## EXTRACT TO READ

····················

America has taken education for granted. Sure, we’ve all heard that before. I can’t say this thought ever bothered me much until I took a trip to Kenya and was hit in the face with my own lack of appreciation for what I’d been handed my whole life through my education system.
I was standing on a dirt airstrip with a bush pilot when over the horizon we began to see two forms emerge. As they came closer we recognized them as Massai men. They walked over to talk to us and told us the errand they were on. One of the men was checking out a school for his children. His friend came along with him to keep him company. They had already walked for 8 miles and had 3 miles left before they reached the school. And then, of course they had the 11-mile trek back home to look forward to.
If he decided that this school was good for his children, they would be making that walk every day just to receive a basic education.
I was astonished.
I struggled to get up in the morning to drive a short ways to my high school. The determination of these children to walk that far on a daily basis floored me.

····················

## DATA FOR REVIEW
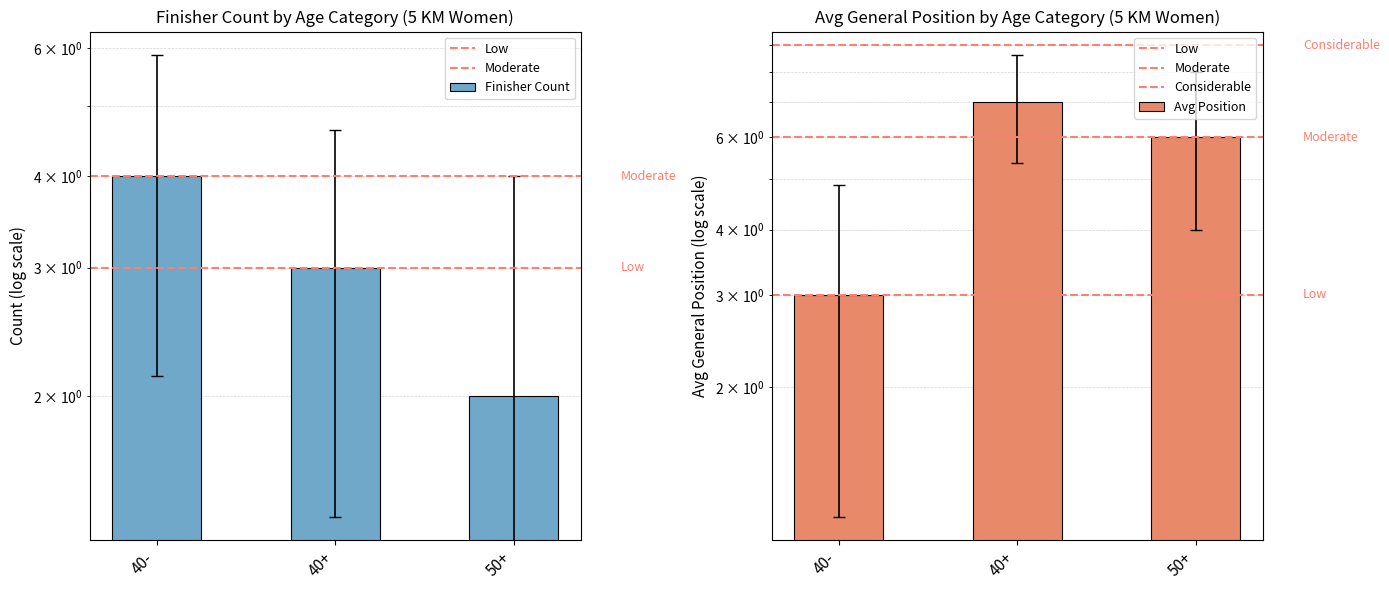

The chart shows a value of 5 at 40+. True or false?

False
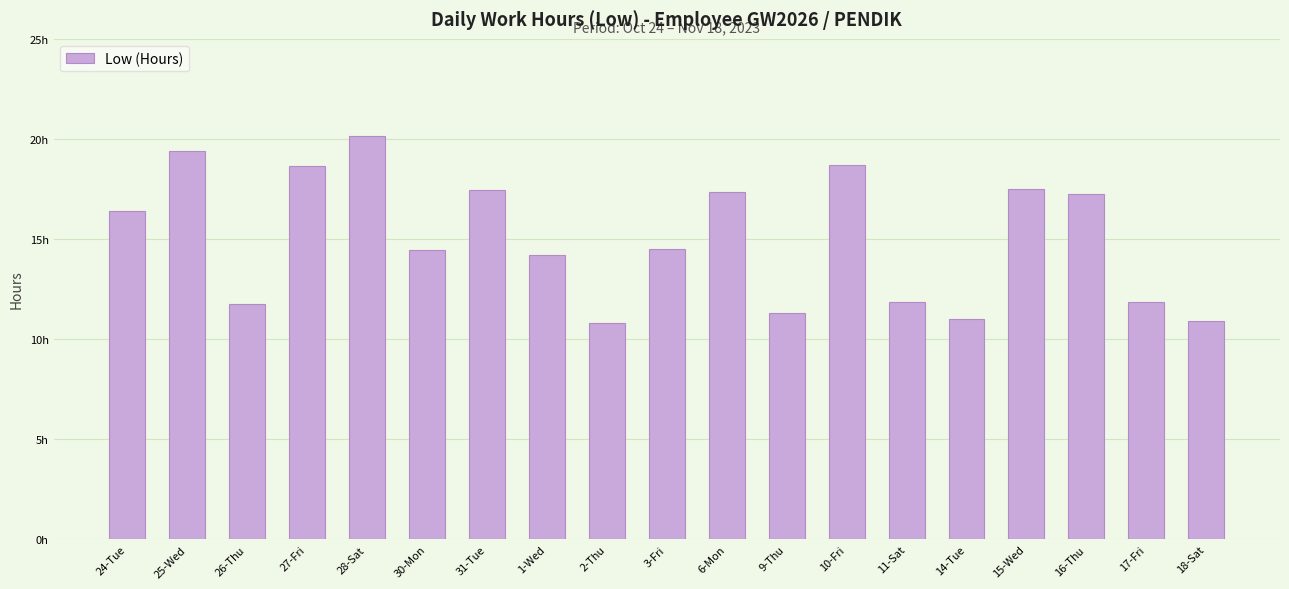

What position from the right is 1-Wed?

12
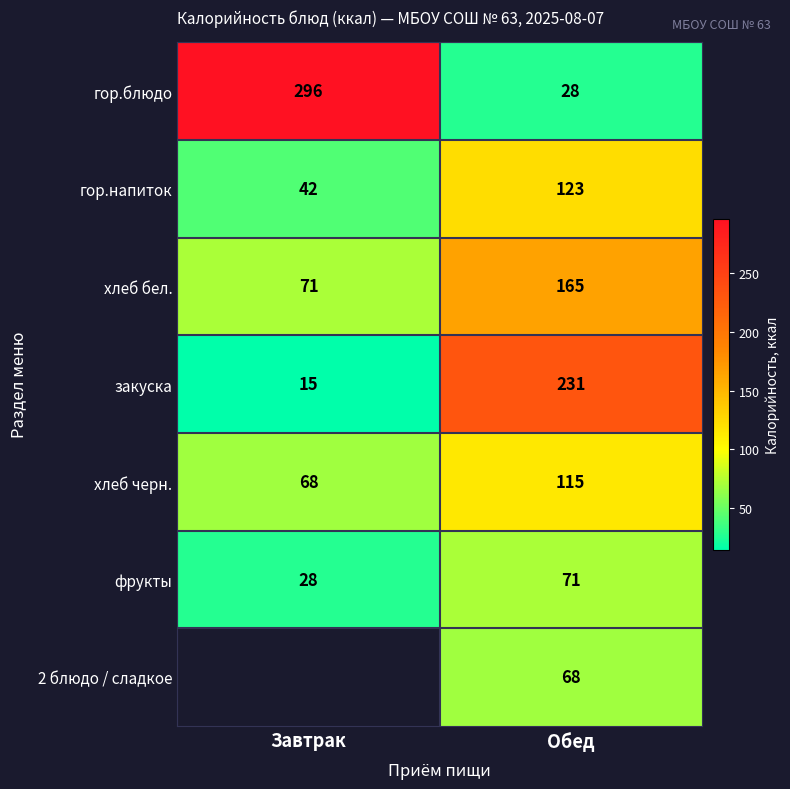

At which label is хлеб черн. closest to 91?

Завтрак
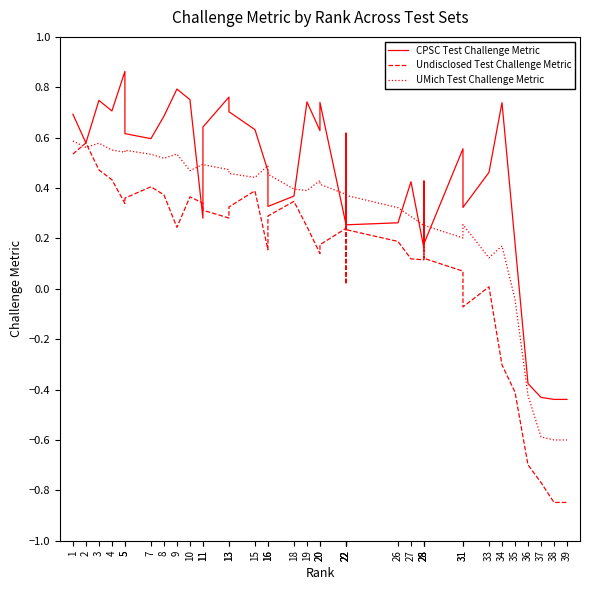

What is the approximate value of Undisclosed Test Challenge Metric at 5?

0.4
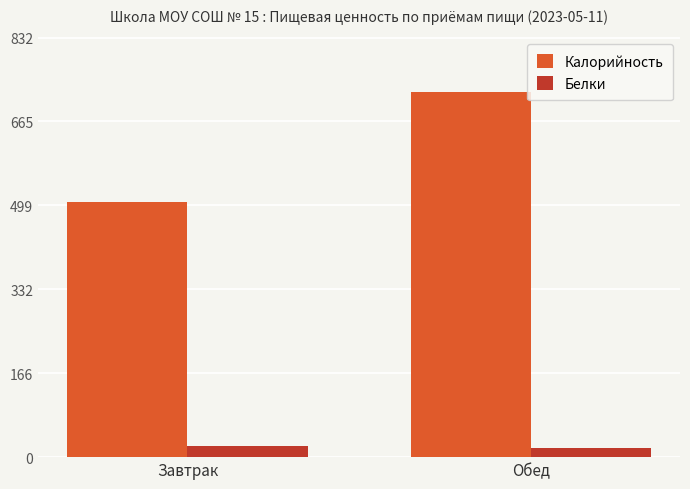

Rank the categories by Калорийность value from lowest to highest.

Завтрак, Обед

····················

## ACTIVITY LIST
A) List every distance in miles that the Kenya education passage gives.
B) In the Kenya education passage, why did the second man walk with the one checking out the school?
The data after the passage comes from a different source than the passage does.

## ANSWERS TO THE TASKS
A) 8 miles, 3 miles, 11 miles

B) To keep him company.